▸ Supplied passage
::::::::
Using Computational Linguistics to Identify Competitors and Competitive Interactions

Featured in print Reporter
By Gordon M. Phillips

Identifying competitors and analyzing competitive interactions is difficult in many markets. For well-defined markets with well-defined products, many examinations of competitors and markets can be done with traditional methods. However, firms increasingly operate in multiple markets. A given firm’s products may also differ sharply, both in their attributes and consumers, within markets. In addition, some firms may offer customized products or offer services along with physical products, increasing complexity. A firm’s product choice thus can involve multiple dimensions such as product differentiation and product quality. For all these reasons, identification of any given firm’s competitors and markets has become increasingly difficult.

Gerard Hoberg and I take a nonconventional approach to identifying and examining firm competitors and firm organization. We use natural language processing (NLP) of text to calculate firm pair-by-pair product similarity scores to build a new spatial, text-based network industry classification (TNIC).1 This new spatial representation can capture both horizontal and vertical industry connections among firms. Using these new text-based competitor and industry classifications, we along with other coauthors, examine mergers and acquisitions, vertical integration, entry threats by new firms, covariation in the stock market, and competition among patenting firms.

In a sequence of articles, we use multiple sources of text, including the business and product descriptions in firms’ 10-K annual reports filed with the Securities and Exchange Commission, product text in the input-output classifications from the Bureau of Economic Analysis (BEA), and patent text from US Patent and Trademark Office filings. Additional sources of text could also be incorporated into our network.

Text to Determine Competitors and Merger Synergies

We examine merging firms and their competitors in our early computational linguistics research.2 We take an agnostic view of markets and examine firms’ pairwise 10-K text-based product similarities to identify rival and complementary firms. Using NLP, we compute the product market similarity of each pair of firms using the product description text in firms’ 10-Ks and produce ranked competitors for each firm. Our text-based similarity measure gives a continuous related score indicating the actual degree of product word similarity. The relatedness score changes each year as the firms’ product descriptions change. Thus, the similarity scores are dynamic and continuous, capturing the degree of relatedness of two firms each year rather than just a “Yes/No” relatedness measure.

These relatedness measures are much better on multiple dimensions than Standard Industrial Classification (SIC) or North American Industry Classification System (NAICS) codes used extensively in economics, finance, and management. Hoberg and I show in our paper that in regressions of firm characteristics on industry grouping characteristics, our network codes can explain many accounting characteristics and outcomes such as merger relatedness significantly better than SIC and NAICS codes.3

There are two reasons SIC codes and NAICS codes can have severe misclassification problems. First, SIC and NAICS codes do not capture how related firms are because the codes are primarily based on how a product is made, rather than the end customer of that product. Second, the codes are updated infrequently and may be based on historical designations. Our measure is a continuous relatedness measure allowing product similarity and differentiation to be measured. It is updated each year and is firm specific.
::::::::
▸ Written tasks
1. In the article on computational linguistics and competitors, what does the abbreviation TNIC stand for?
2. List the topics that the article on computational linguistics and competitors says the authors and other coauthors examine using the new text-based competitor and industry classifications.
3. Reproduce word for word the stretch of the article on computational linguistics and competitors from "Identifying competitors and" through "become increasingly difficult.".

Raw records
::::::::
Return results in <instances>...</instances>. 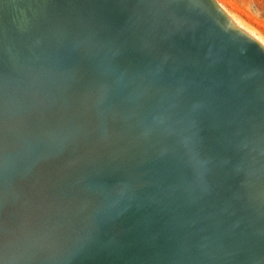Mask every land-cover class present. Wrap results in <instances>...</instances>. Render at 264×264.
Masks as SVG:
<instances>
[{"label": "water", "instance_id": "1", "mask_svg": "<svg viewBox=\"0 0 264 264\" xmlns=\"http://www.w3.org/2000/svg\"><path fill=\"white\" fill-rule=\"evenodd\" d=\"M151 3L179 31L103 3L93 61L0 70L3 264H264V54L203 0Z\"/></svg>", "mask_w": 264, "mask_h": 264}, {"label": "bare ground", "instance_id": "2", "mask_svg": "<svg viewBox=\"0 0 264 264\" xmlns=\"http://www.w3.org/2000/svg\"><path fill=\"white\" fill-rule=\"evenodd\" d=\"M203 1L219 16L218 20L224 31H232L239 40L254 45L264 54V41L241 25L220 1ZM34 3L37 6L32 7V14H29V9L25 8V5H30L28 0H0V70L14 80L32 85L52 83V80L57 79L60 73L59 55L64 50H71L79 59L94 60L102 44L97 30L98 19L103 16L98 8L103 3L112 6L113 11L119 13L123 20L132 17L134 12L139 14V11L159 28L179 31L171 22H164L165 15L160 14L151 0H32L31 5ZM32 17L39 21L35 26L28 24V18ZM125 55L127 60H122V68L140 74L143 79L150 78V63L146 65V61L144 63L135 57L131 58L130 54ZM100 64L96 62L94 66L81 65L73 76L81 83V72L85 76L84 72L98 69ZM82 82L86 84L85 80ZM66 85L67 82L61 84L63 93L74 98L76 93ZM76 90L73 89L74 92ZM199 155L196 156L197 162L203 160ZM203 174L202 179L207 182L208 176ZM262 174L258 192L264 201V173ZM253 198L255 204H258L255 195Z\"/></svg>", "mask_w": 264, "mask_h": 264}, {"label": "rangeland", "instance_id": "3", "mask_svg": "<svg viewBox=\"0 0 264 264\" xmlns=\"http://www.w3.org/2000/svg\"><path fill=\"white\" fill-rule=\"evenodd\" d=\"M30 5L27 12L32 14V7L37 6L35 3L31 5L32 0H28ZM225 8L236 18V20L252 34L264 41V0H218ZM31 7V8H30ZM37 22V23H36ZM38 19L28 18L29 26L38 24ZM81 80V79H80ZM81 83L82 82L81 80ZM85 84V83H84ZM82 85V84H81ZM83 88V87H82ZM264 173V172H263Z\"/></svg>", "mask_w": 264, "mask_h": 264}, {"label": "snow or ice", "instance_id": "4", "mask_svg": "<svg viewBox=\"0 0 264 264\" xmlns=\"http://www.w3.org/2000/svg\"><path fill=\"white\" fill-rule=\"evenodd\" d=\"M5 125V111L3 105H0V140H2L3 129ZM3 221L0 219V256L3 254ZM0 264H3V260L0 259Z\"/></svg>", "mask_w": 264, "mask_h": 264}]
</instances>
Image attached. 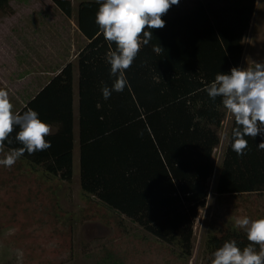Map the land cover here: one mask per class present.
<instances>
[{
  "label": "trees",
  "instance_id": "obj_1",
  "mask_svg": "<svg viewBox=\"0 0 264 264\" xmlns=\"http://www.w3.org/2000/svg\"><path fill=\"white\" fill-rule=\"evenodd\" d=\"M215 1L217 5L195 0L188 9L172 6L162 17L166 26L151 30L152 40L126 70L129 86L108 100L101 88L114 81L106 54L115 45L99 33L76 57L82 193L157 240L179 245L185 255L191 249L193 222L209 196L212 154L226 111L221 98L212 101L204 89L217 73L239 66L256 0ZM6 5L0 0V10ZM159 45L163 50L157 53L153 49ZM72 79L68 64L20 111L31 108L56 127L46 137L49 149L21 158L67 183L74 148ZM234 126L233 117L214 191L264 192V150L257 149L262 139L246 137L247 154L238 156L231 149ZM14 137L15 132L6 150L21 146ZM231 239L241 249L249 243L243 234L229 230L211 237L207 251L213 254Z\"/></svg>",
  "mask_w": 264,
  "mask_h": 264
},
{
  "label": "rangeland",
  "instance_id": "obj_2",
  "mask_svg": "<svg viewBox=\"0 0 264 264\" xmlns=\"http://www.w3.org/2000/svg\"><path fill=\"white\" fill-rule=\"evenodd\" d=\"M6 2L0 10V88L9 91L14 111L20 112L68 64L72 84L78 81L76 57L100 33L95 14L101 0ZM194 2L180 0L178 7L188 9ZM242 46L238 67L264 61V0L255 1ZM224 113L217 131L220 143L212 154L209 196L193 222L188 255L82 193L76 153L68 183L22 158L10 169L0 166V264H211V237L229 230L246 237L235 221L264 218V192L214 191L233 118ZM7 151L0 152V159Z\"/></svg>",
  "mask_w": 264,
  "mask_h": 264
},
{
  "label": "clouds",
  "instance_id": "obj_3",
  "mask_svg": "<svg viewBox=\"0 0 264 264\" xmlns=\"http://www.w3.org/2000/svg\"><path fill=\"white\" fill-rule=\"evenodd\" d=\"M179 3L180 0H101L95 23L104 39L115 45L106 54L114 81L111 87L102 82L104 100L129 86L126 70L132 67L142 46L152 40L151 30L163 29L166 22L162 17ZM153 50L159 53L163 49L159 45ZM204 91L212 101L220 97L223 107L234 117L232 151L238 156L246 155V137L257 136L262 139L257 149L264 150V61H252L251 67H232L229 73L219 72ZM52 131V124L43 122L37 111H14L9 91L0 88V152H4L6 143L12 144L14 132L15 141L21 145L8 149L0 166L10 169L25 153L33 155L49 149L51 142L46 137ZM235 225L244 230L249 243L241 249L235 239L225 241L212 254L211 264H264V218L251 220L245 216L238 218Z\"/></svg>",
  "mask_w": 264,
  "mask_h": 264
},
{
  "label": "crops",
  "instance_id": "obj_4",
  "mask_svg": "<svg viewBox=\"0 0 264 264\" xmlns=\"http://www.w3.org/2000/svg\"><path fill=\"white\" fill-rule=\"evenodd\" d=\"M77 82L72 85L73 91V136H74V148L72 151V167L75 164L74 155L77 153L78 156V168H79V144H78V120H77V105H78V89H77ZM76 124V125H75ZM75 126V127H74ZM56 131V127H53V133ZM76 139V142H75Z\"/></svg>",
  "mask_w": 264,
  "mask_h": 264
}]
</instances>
::::::::
▸ Outputs for the tasks
1. Text-based network industry classification.

2.
- Mergers and acquisitions
- Vertical integration
- Entry threats by new firms
- Covariation in the stock market
- Competition among patenting firms

3.
Identifying competitors and analyzing competitive interactions is difficult in many markets. For well-defined markets with well-defined products, many examinations of competitors and markets can be done with traditional methods. However, firms increasingly operate in multiple markets. A given firm’s products may also differ sharply, both in their attributes and consumers, within markets. In addition, some firms may offer customized products or offer services along with physical products, increasing complexity. A firm’s product choice thus can involve multiple dimensions such as product differentiation and product quality. For all these reasons, identification of any given firm’s competitors and markets has become increasingly difficult.